Seriously, are you ready?
You may want to brace yourself.
Pay is $2.00 an hour.
No, there aren’t any zeros missing.
Once again, a University degree, 1-3 years of experience, all those requirements (including extensive knowledge in 3D software), and this complete asshole believes that $2.00 an hour is an acceptable pay rate.
I could make more than that by humming into a kazoo in the subway station for 10 minutes.
This job is not in India, it’s not in some third world country. It’s right here, smack dab in Toronto, Canada.
I was furious. I answered the employer in the project question board with the following...
“I believe you have entered the pay field incorrectly as $2/hour is an illegal wage in the province of Ontario”.
What happened next made my blood boil. I was immediately banned from the question board on the website for “derogatory and/or sarcastic comments”.
I wrote an email asking the site how I could be banned for bringing up the legalities of the situation? They responded with the following…
“Regarding the amount posted for this project - as this is a global marketplace, there may be professionals willing to complete this project. Cost of living, and therefore pricing, varies across the globe. While project amounts of $250 or $300 may not seem like much to you, it may be the equivalent of $1000 or more in another country. Also, someone just starting their freelance career may be willing to complete this project. As long as there are professionals willing to complete the project, we do not intend to deny them the work. We certainly cannot force the entire community to abide by the standards of one group or another.”
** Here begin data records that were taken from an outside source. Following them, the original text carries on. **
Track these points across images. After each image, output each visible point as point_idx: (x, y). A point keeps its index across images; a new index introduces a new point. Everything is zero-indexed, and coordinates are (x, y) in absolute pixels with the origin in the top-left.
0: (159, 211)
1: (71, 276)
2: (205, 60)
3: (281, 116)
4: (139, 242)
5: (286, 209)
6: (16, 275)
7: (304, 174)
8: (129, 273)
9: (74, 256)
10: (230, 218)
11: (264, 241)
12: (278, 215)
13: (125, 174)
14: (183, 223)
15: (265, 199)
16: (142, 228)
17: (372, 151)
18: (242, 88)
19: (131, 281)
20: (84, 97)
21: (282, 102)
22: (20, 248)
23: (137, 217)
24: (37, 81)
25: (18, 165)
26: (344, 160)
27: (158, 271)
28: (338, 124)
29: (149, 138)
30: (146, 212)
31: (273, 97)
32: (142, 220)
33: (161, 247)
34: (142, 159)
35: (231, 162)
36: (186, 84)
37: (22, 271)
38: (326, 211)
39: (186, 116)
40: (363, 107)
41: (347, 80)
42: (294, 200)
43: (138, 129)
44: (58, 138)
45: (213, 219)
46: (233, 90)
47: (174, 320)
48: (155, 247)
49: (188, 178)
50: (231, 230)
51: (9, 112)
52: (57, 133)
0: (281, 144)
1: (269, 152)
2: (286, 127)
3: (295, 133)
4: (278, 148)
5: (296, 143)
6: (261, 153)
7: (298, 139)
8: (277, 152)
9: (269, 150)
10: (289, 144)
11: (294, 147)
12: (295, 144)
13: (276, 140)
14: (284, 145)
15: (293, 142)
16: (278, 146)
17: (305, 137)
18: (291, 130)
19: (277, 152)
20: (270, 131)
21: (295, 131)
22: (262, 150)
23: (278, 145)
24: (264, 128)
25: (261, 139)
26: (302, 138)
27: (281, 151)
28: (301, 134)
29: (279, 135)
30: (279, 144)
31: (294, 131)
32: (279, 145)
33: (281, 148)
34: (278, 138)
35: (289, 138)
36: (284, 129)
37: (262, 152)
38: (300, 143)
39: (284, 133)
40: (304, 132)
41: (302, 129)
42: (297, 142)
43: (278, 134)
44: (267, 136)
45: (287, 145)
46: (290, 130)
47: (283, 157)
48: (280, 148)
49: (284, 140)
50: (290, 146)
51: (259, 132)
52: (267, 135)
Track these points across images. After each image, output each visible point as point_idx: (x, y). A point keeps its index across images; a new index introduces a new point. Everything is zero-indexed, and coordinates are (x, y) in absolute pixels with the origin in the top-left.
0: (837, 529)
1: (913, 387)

Seeing as this is a job which appears to be on-site work in Toronto, I replied back, stating the legalities again and that it appears the site has no problem making money on illegal business practices and slave labour.
I quickly got my privileges back.
It is time to take a stand to save this industry. How? I don’t know. We never had standards or set pricing guidelines. We never had a union and for the most part, we have too many out there that are hungry.
The first step would be to stop contributing to Crowdsourcing sites and “Contests” promising us fame and fortune based on our winning designs. They are simply taking advantage of us, our talent, our thousands of dollars in software and equipment, and they de-value what we do for a living.
As the site replied, “As long as there are professionals willing to complete the project, we do not intend to deny them the work”.
We must stop being willing to do the work.
The next step is to start educating our clients. Make them understand that conducting research on their company, conceptualizing and producing an effective look/brand for it (and all the other associated materials etc.) should not cost less than the 2 uneducated guys nailing new shingles on the roof of their house.
Branding a new business and unleashing it into the marketplace should not cost less than a new set of brakes on one’s car.
Until we can get this through their head, we are going to see many more ads seeking trained professionals for these pitiful wages. We are going to see the profession we love become something that just isn’t worth doing anymore.
Going back to my beginning, what do I want to do in the next 10 years? Besides working creatively, I want to make some changes. Stay on top of these things. I want to see all of us getting paid what we are worth.
I don’t know how to go about doing this, I don’t even think it can be done. I just know it HAS to be done.
Because as I type this last sentence, there are now 5 proposals from qualified designers for the $2.00/hour position.